The Company utilizes certain measurements that do not have a standardized meaning or definition as prescribed by International Financial Reporting Standards ("IFRS") and therefore may not be comparable with the calculation of similar measures by other entities, including but not limited to operating netback, cash flow and working capital. Readers are referred to advisories and further discussion on non-GAAP measurements contained in the Company's continuous disclosure documents. Operating netback is a non-GAAP measure calculated as the average per boe of the Company's oil and gas sales, less royalties and operating costs.
Net Operating Income
Net operating income is calculated as petroleum and natural gas revenue less royalties, net operating expenses and transportation expenses. Net operating income multiple is calculated as purchase price of the acquisition divided by the annual net operating income related to the acquisition. Management uses this metric as an indication of the cost of the acquisition in relation to the net operating income from the acquired business.
Cash Flow & Adjusted Funds Flow
Cash flow is defined as cash from operating activities before changes in non-cash working capital. The Company further adjusts cash flow from operating activities in calculating adjusted funds flow for changes in decommissioning expenditures and transaction and other costs.

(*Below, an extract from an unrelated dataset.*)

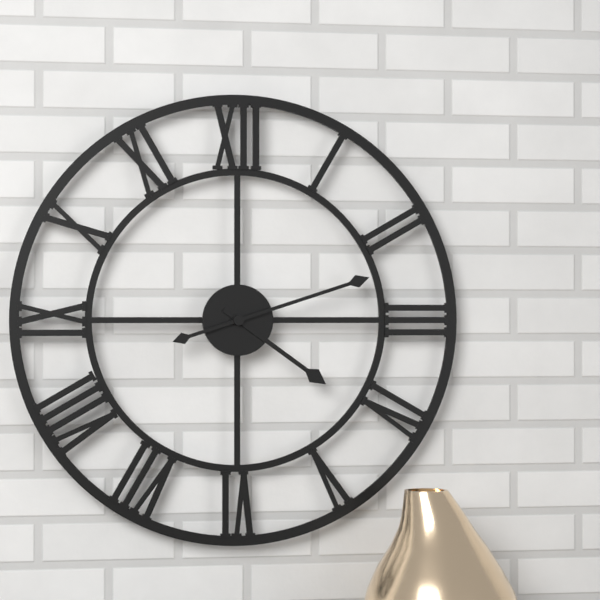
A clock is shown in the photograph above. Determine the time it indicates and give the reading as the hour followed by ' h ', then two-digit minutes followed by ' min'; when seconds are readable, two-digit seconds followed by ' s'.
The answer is 4 h 12 min
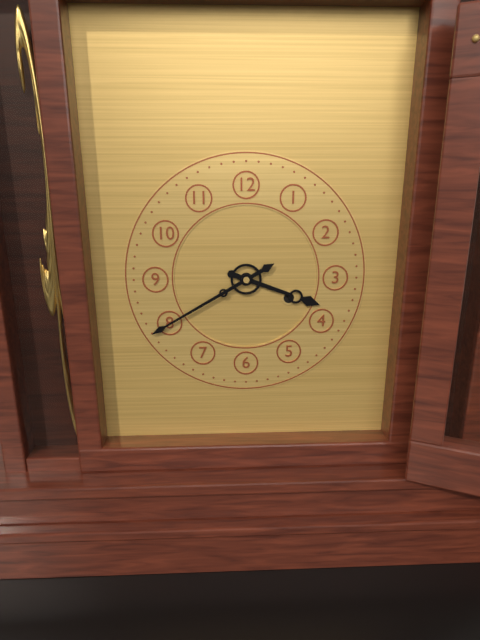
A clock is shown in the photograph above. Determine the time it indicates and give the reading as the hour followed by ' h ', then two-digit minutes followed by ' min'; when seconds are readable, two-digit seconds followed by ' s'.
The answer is 3 h 40 min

Management believes the timing of collection, payment or incurrence of these items involves a high degree of discretion and as such may not be useful for evaluating TPC's cash flows. Changes in non-cash working capital are a result of the timing of cash flows related to accounts receivable and accounts payable, which management believes reduces comparability between periods. Management views decommissioning expenditures predominately as a discretionary allocation of capital, with flexibility to determine the size and timing of decommissioning programs to achieve greater capital efficiencies and as such, costs may vary between periods. Transaction and other costs represent expenditures associated with acquisitions, which management believes do not reflect the ongoing cash flows of the business, and as such reduces comparability. Each of these expenditures, due to their nature, are not considered principal business activities and vary between periods, which management believes reduces comparability.
Neither the TSX Venture Exchange nor its Regulation Service Provider (as that term is defined in the policies of the TSX Venture Exchange) accepts responsibility for the adequacy or accuracy of this release.